John 6:66-71: After this many of his disciples turned back and no longer walked with him. 67 So Jesus said to the Twelve, “Do you want to go away as well?” 68 Simon Peter answered him, “Lord, to whom shall we go? You have the words of eternal life, 69 and we have believed, and have come to know, that you are the Holy One of God.” 70 Jesus answered them, “Did I not choose you, the Twelve? And yet one of you is a devil.” 71 He spoke of Judas the son of Simon Iscariot, for he, one of the Twelve, was going to betray him.
As we come to the close of yet another magnificent chapter of this wonderful gospel account by the apostle John, we immediately come face-to-face with what we were maintaining in our comments directly before this portion of our exposition, which is the fact that there are, concerning Christianity, two types of disciples, and that the first type we spoke of – the one who has difficultly with and takes offense at some, or any, of the teachings and sayings of our Lord – will invariably turn back and no longer walk with Him.
The same apostle who wrote this gospel puts this fact in clear words of no ambiguity in his first epistle to the churches in Asia Minor:
1 John 2:18-19: Children, it is the last hour, and as you have heard that antichrist is coming, so now many antichrists have come. Therefore we know that it is the last hour. 19 They went out from us, but they were not of us; for if they had been of us, they would have continued with us. But they went out, that it might become plain that they all are not of us.

Dataset entries:
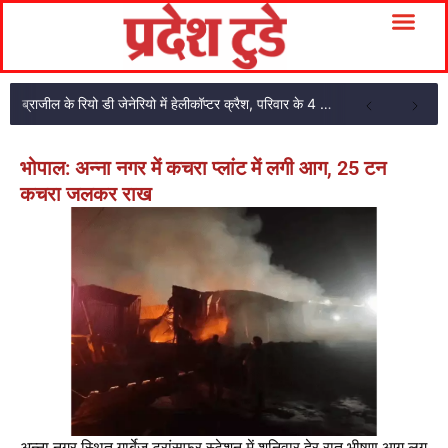
ब्राजील के रियो डी जेनेरियो में हेलीकॉप्टर क्रैश, परिवार के 4 सदस्यों की मौत
भोपाल: अन्ना नगर में कचरा प्लांट में लगी आग, 25 टन
कचरा जलकर राख
अन्ना नगर स्थित गार्बेज ट्रांसफर स्टेशन में शनिवार देर रात भीषण आग लग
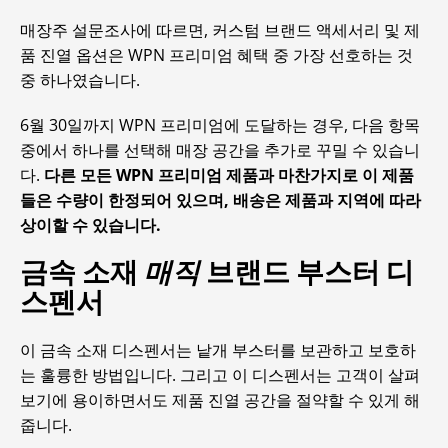
매장주 설문조사에 따르면, 커스텀 브랜드 액세서리 및 제
품 진열 옵션은 WPN 프리미엄 혜택 중 가장 선호하는 것
중 하나였습니다.
6월 30일까지 WPN 프리미엄에 도달하는 경우, 다음 항목
중에서 하나를 선택해 매장 공간을 추가로 꾸밀 수 있습니
다.
다른 모든 WPN 프리미엄 제품과 마찬가지로 이 제품
들은 수량이 한정되어 있으며, 배송은 제품과 지역에 따라
상이할 수 있습니다.
금속 소재
매직
브랜드 부스터 디
스펜서
이 금속 소재 디스펜서는 낱개 부스터를 보관하고 보호하
는 훌륭한 방법입니다. 그리고 이 디스펜서는 고객이 살펴
보기에 용이하면서도 제품 진열 공간을 절약할 수 있게 해
줍니다.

> REQUIRED WORK
1. In the commentary on John 6, whom was Jesus speaking of when he said one of the Twelve is a devil?
2. For each statement, say whether the commentary on John 6 agrees with it: (a) Simon Peter answered when Jesus asked the Twelve whether they wanted to go away. (b) The commentary says there are three types of disciples concerning Christianity. (c) The first epistle it quotes was sent to churches in Asia Minor.
3. Continue the commentary on John 6 after its last sentence.
None of the dataset entries matter here.

> RESPONSE LIST
1. Judas the son of Simon Iscariot.

2.
(a) Yes: "Simon Peter answered him, “Lord, to whom shall we go?"
(b) No: "there are, concerning Christianity, two types of disciples"
(c) Yes: "his first epistle to the churches in Asia Minor"

3.
There is something so offensive contained within the words of the gospel of our Lord Jesus Christ, that those who may, at the first, follow after Him – meaning following His pronouncements about mankind without believing in Him, and the necessity of trusting in His redemptive work on their behalf alone, with the accompanying truth He embodies and taught, as also taught throughout the entirely of the Scriptures, both Old and New Testaments – that, at some point, those who cannot see themselves in the light of God’s revelation, regarding the anthropology (the biblical doctrine of man) of man without Christ, must either corrupt this truth by adding their own works to the order of salvation, or denying the revelation of both the history of salvation and the order of salvation which comes to us only in Christ. These are those whom the apostle mentions as being “against Christ;” antichrist, as it states in that Scripture we just looked at above.
We have noted, above, many things; the feeding of the 5000 (more, including the women and children) was our Lord’s preparatory miracle for both His address to the general audience of Jews in the desolate place where He was ministering (Matthew 14:13-21; Mark 6:35-44; Luke 19:12-17), and His address to the Jews in the synagogue at Capernaum immediately after that. This miracle set the tone for the words which He then shared with them. These words of our Lord were reminiscent of both the eating of the Pascal Lamb prior to the Exodus from the desolate place of Israel where they were held in physical bondage, and by which they knew that God had passed over them in His judgments upon Egypt, as well as of their exodus from Egypt and their many years of sojourning in the desolate place of the wilderness, in which place God fed them with manna from heaven to sustain them.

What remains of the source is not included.